Exercise prompt - Return the full set of entries below exactly, leaving every image out.

Input -
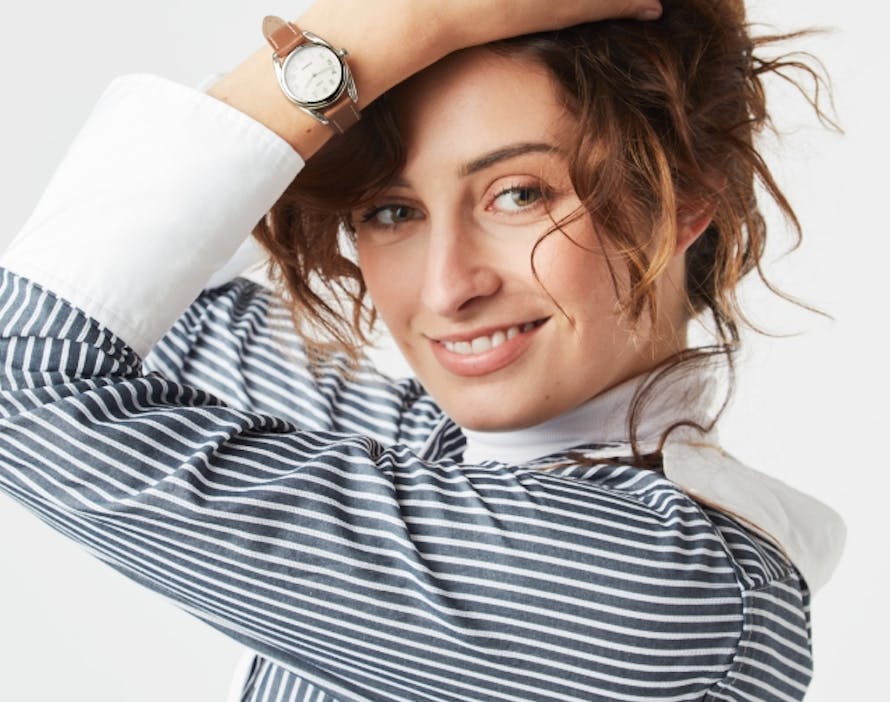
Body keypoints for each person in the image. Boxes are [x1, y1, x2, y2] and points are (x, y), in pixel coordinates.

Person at [0, 0, 845, 700]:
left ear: (682, 198)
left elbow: (26, 374)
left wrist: (382, 34)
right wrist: (379, 46)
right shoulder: (437, 452)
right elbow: (157, 300)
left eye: (519, 194)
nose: (446, 289)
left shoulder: (647, 584)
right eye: (391, 211)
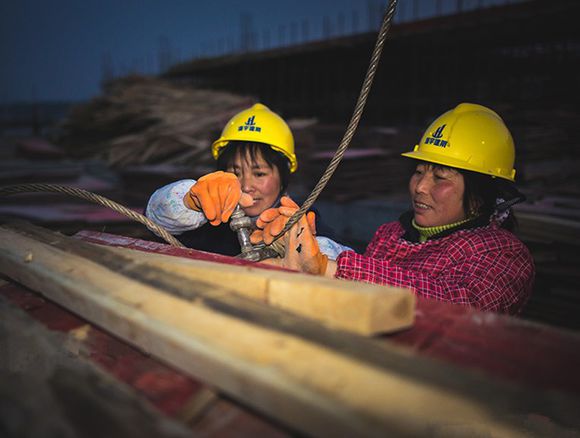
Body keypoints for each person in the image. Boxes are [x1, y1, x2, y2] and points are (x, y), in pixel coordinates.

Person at [253, 103, 535, 315]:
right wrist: (315, 247)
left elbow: (460, 305)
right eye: (419, 172)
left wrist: (330, 268)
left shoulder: (503, 254)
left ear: (481, 191)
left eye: (440, 177)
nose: (420, 187)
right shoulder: (390, 234)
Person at [146, 103, 349, 258]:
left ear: (283, 177)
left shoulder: (305, 219)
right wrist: (189, 201)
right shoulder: (211, 224)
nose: (245, 186)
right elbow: (156, 217)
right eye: (235, 172)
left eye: (259, 174)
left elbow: (343, 259)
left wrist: (302, 242)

Output for this task -
Body keypoints for each person in the image. Boxes are [x1, y1, x2, y2] and points are (x, y), in pixel coordinates.

Person at [0, 0, 845, 700]:
left ear: (682, 198)
left elbow: (26, 374)
left wrist: (382, 34)
right wrist: (379, 46)
right shoulder: (437, 452)
right elbow: (157, 300)
left eye: (519, 194)
nose: (446, 289)
left shoulder: (647, 584)
right eye: (391, 211)
Body keypoints for each person in the image. Boxes are [x1, y1, x2, y2] and points are (x, y), in pixel coordinates.

Person at [253, 103, 535, 315]:
right wrist: (315, 247)
left elbow: (460, 305)
right eye: (419, 172)
left wrist: (330, 268)
left shoulder: (503, 254)
left ear: (481, 191)
left eye: (440, 177)
nose: (420, 187)
right shoulder: (390, 234)
Person at [146, 103, 349, 258]:
left ear: (283, 177)
left shoulder: (305, 219)
right wrist: (189, 201)
right shoulder: (211, 224)
nose: (245, 186)
right elbow: (156, 217)
right eye: (235, 172)
left eye: (259, 174)
left elbow: (343, 259)
left wrist: (302, 242)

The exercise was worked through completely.